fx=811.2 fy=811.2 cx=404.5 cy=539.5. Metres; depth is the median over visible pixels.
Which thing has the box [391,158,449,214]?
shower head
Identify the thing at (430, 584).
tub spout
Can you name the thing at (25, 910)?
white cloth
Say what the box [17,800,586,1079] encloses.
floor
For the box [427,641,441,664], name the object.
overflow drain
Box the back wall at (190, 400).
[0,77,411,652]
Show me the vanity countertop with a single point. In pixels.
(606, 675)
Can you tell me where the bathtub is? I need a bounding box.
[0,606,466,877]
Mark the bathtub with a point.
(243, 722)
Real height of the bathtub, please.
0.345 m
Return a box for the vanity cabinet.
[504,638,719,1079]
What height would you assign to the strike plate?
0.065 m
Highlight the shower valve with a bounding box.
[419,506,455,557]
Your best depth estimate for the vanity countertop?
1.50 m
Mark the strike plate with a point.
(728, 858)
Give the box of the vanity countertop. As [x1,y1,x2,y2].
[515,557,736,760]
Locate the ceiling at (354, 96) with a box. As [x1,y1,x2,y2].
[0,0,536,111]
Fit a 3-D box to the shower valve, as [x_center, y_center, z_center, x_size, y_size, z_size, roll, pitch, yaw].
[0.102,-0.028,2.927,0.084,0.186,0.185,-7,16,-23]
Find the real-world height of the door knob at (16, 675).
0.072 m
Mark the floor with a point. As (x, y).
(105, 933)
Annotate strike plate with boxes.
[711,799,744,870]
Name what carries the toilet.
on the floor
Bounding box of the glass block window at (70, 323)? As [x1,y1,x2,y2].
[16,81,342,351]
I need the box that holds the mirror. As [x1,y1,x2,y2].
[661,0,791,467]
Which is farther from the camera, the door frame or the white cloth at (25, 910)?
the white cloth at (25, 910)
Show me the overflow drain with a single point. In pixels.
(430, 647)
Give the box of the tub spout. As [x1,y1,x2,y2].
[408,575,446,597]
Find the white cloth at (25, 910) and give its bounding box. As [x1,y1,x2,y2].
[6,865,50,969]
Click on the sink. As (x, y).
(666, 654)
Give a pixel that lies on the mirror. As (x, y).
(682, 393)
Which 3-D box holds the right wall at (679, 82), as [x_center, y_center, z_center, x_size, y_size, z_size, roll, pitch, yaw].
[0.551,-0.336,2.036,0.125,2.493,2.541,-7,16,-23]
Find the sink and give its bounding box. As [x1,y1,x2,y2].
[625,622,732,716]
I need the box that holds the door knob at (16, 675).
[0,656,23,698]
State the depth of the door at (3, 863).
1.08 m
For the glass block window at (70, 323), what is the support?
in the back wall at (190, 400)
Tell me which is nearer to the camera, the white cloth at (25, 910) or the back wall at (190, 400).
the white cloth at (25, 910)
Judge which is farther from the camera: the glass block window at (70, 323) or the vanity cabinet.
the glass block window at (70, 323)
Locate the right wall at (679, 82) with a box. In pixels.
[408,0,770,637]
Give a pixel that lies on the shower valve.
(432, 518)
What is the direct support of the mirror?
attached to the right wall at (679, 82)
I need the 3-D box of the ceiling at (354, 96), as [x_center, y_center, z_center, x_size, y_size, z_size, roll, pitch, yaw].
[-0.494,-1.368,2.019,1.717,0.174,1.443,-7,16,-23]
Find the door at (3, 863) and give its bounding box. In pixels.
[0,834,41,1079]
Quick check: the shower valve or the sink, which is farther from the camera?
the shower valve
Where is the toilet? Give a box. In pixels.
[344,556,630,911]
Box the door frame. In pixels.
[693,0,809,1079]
--
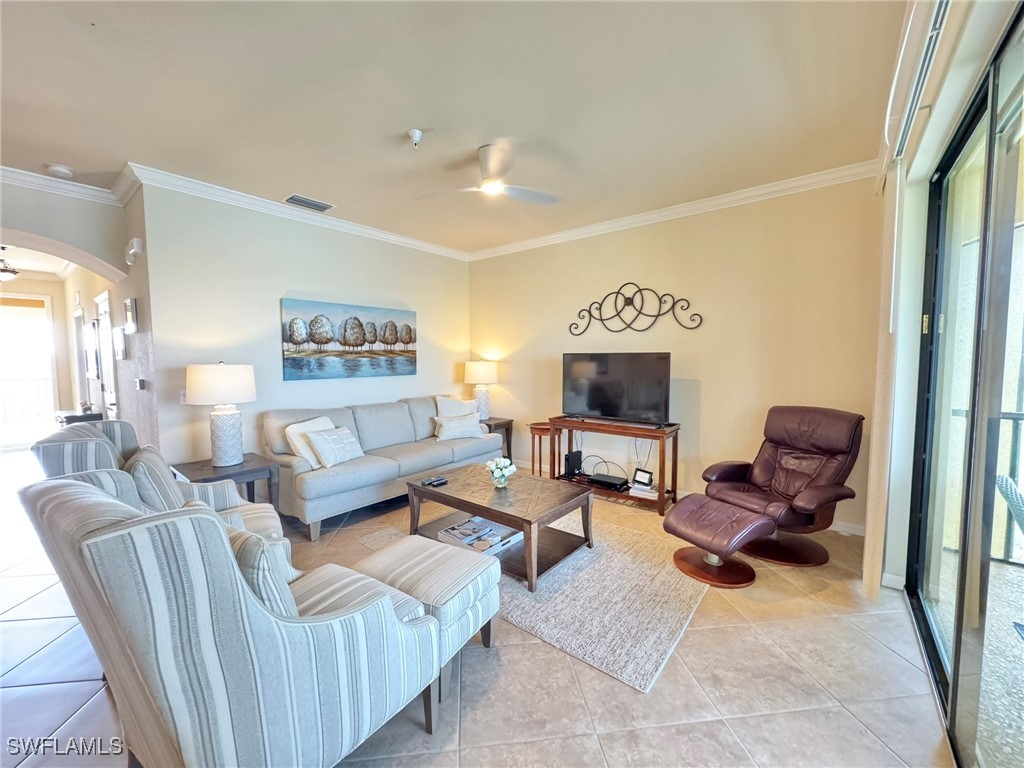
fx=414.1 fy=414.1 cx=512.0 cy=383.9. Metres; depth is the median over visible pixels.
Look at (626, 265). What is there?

■ WHAT THE TASK ASKS ■
Apply a filter for "median" to the data above, then copy each line that matches.

■ WRITTEN REPLY ■
fx=811.2 fy=811.2 cx=404.5 cy=539.5. Metres; depth is the median over visible pixels.
fx=414.1 fy=414.1 cx=512.0 cy=383.9. Metres; depth is the median over visible pixels.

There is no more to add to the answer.